On 10/25/2012 11:25 AM, Peter Cock wrote:
...
I don't quite follow your example, but I can see some (simpler?) cases
for sequencing data - paired splitting of a FASTA + QUAL file, or
paired splitting of two FASTQ files (forward and reverse reads). Here
the sequence files can be broken up into any size (e.g. split in four,
or divided into batches of 10000, but not split based on size on disk),
as long as the pairing is preserved.
i.e. Given FASTA and QUAL for read1, read2, ...., read100000 then
if the FASTA file is split into read1, read2, ...., read1000 as the first
chunk, then the first QUAL chunk must also have the same one
thousand reads.
(In these examples the pairing should be verifiable via the read
names, so errors should be easy to catch - I don't know if you have
that luxury in your situation).
What you describe is pretty much the same as my situation, except that I
don't have two large single input files as your fastq files, but two sets of
the same number of files stored in the composite file directories
(galaxy/database/files/000/dataset_x_files ). I keep the files matched by
keeping a _task_%d suffix to their names. So each task is matched with its
correct counterpart with the same number.
My question is still though if it would be bad to not raise an exception
when different filetypes are split in the same job.
In general splitting multiple files of different types seems dangerous.
That is presumably the point of the Galaxy exception.

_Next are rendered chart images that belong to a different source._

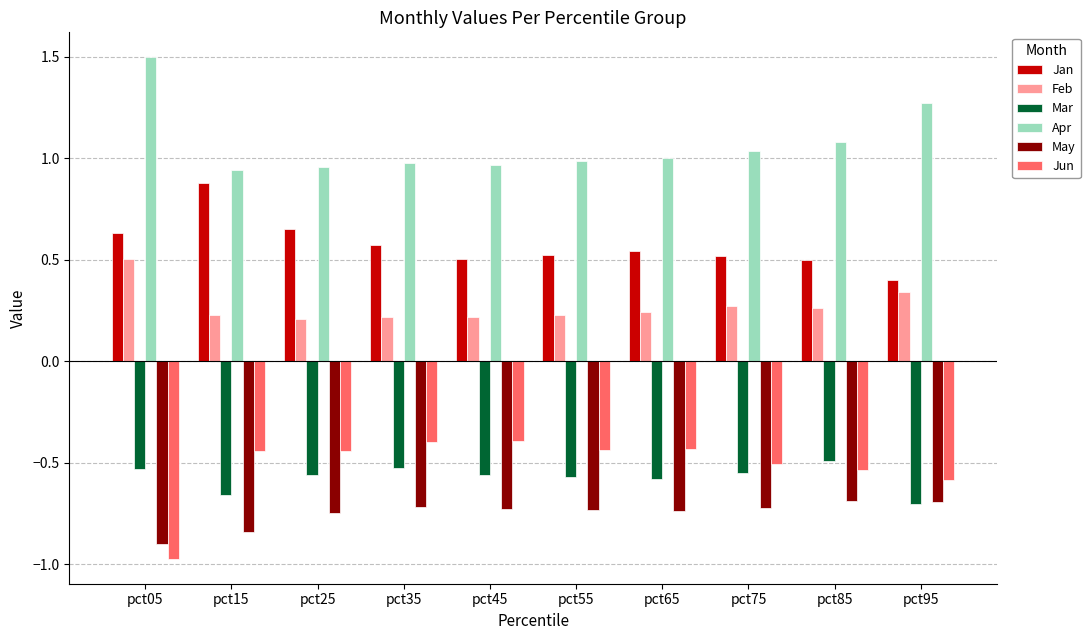

What is the sum of all Jan values?

5.7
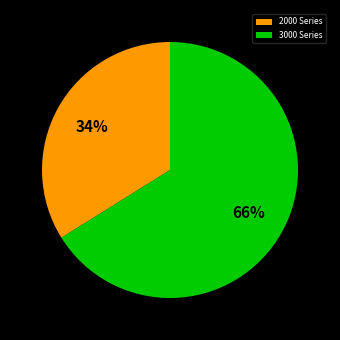

Do 3000 Series and 2000 Series together represent more than half of the pie?

Yes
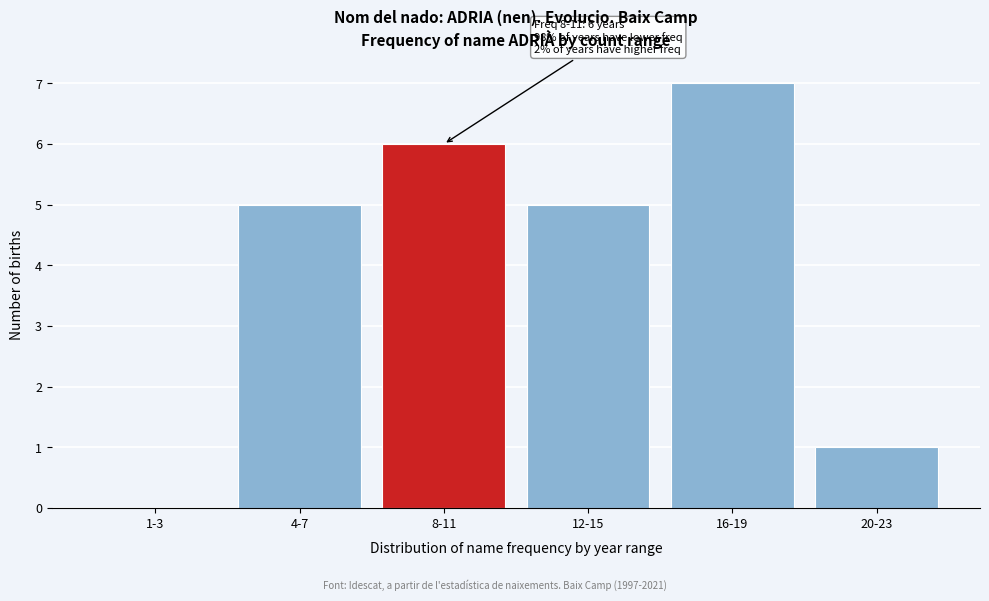

Reading right to left, transcribe all the data shown in this chart.

20-23=1	16-19=7	12-15=5	8-11=6	4-7=5	1-3=0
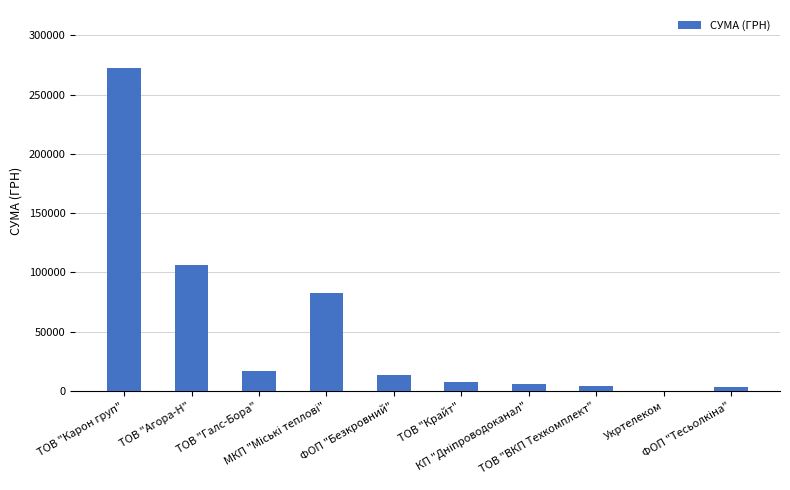

What is the sum of all values?

513649.4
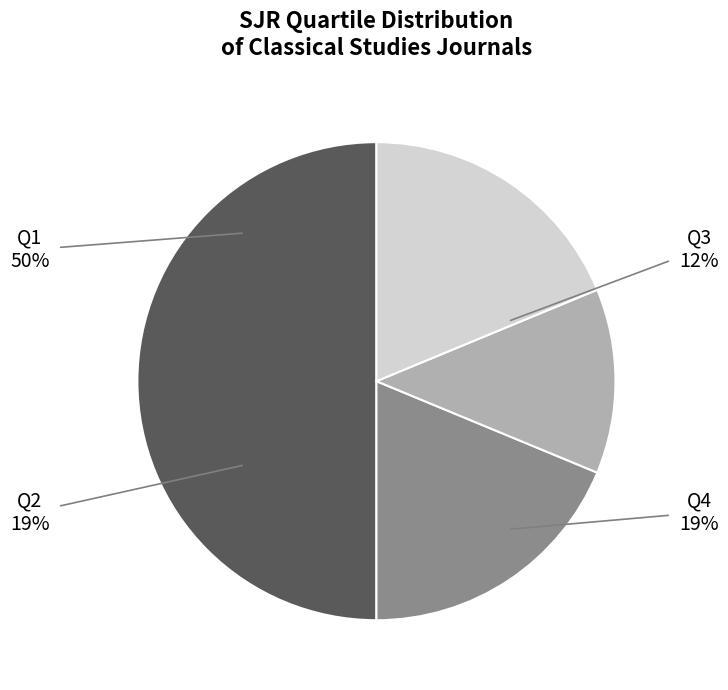

How many slices are in this pie chart?

4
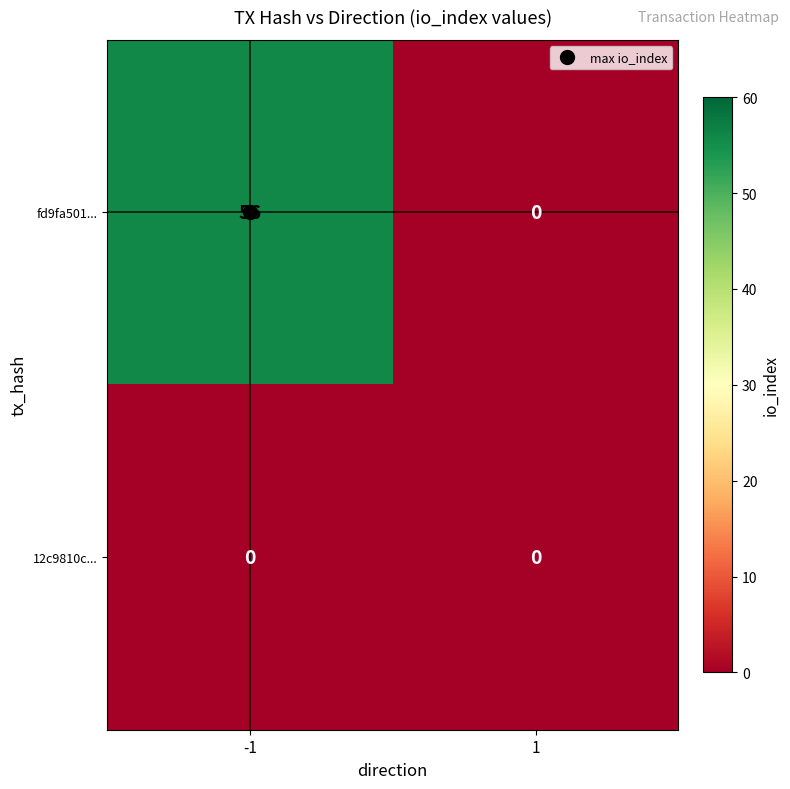

List the series in order of their peak value, lowest first.

12c9810c..., fd9fa501...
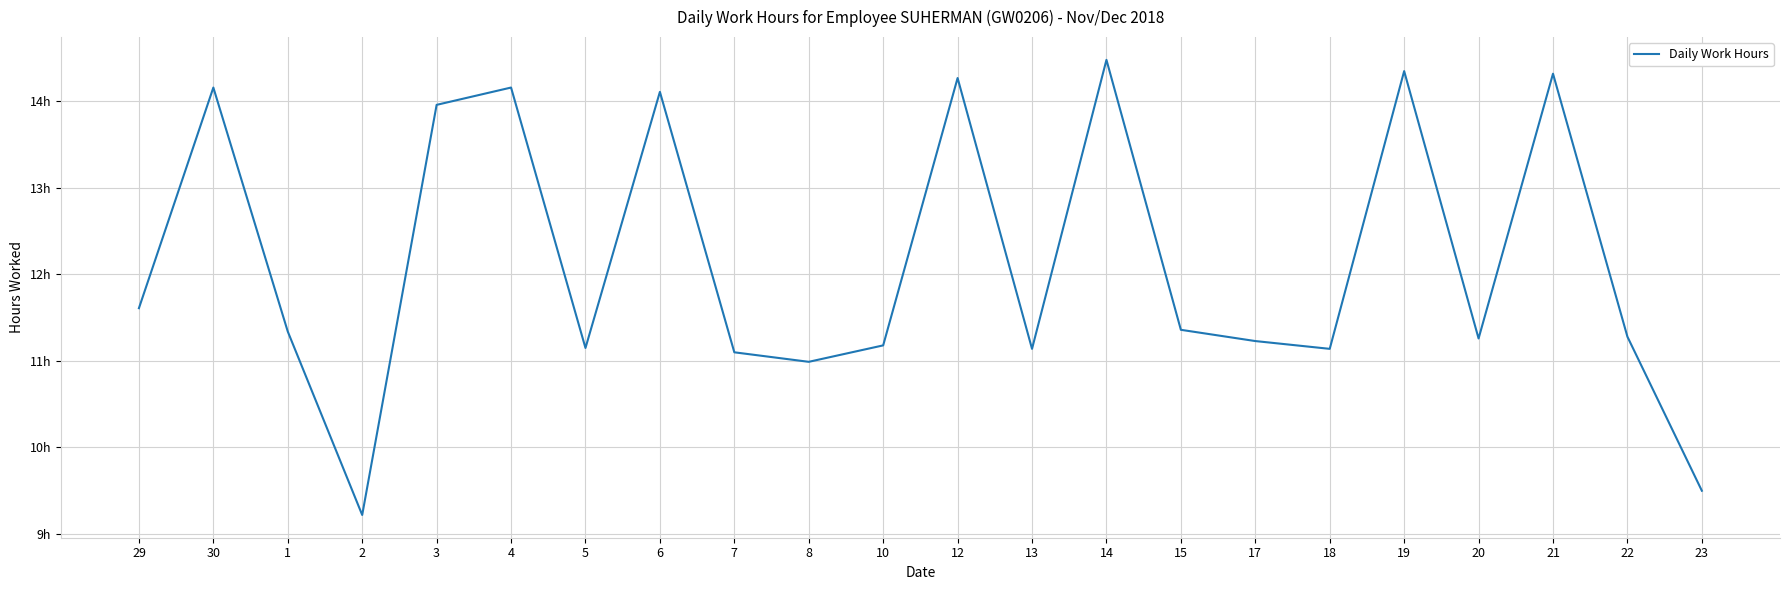

Between 2 and 23, which is larger?

23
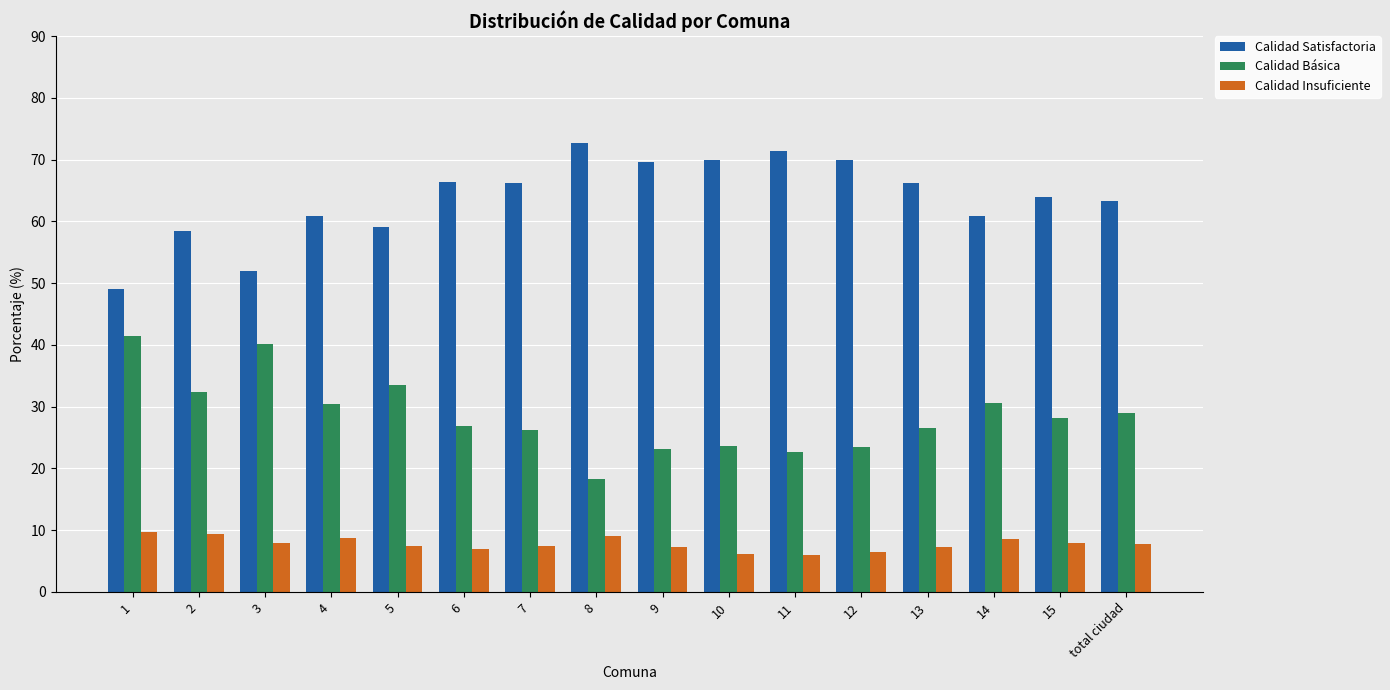

The Calidad Satisfactoria series shows 116.1 at 12. True or false?

False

In my example of splitting a pair of FASTQ files, they are the same
format, so Galaxy can make assumptions about how they will be
split. Note splitting into chunks based on the size on disk would
be wrong (e.g. if the forward reads in the first file are all longer
than the reverse reads in the second file).

In the case of splitting a paired FASTA + QUAL file, these are now
different file formats, so more caution is required. In fact both
can be split are the sequence/read level so can be processed.

I think the key requirement here for 'matched' splitting is each
file must have the same number of 'records' (in my example,
sequencing reads, in your case sub-files), and can be split into
a chunks of the same number of 'records'.

Perhaps different file type combinations could be special cases
in the splitter code? Then if there is no dedicated splitter for a
given combination, then that combination cannot be split.

Peter